Work order
Set down the lines below exactly as they stand, please. Go from the first through the one containing "- Provides reusable".

Excerpts from a dataset
———

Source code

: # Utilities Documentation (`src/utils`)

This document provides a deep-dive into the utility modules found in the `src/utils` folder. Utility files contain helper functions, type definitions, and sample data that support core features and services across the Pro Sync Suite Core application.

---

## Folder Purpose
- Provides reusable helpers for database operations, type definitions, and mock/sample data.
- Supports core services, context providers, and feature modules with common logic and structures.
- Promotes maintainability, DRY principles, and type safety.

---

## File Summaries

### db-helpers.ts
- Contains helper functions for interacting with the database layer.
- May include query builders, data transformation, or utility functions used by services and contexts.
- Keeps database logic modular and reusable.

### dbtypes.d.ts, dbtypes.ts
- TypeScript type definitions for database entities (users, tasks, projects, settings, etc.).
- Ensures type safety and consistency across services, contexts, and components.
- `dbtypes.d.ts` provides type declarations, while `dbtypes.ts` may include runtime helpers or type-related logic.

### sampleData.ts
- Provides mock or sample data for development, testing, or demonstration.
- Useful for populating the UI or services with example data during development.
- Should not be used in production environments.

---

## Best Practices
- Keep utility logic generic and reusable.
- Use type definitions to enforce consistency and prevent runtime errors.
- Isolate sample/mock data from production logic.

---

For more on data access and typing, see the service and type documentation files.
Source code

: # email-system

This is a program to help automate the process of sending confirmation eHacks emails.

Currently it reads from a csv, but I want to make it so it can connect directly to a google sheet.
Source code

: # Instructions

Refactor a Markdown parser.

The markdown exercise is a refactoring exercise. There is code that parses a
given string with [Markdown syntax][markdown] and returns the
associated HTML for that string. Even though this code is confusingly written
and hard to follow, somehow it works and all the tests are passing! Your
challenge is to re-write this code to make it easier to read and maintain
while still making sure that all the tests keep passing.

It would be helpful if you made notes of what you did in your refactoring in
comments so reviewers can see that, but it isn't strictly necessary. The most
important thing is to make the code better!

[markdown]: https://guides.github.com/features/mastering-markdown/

———

Solution below
Source code

: # Utilities Documentation (`src/utils`)

This document provides a deep-dive into the utility modules found in the `src/utils` folder. Utility files contain helper functions, type definitions, and sample data that support core features and services across the Pro Sync Suite Core application.

---

## Folder Purpose
- Provides reusable helpers for database operations, type definitions, and mock/sample data.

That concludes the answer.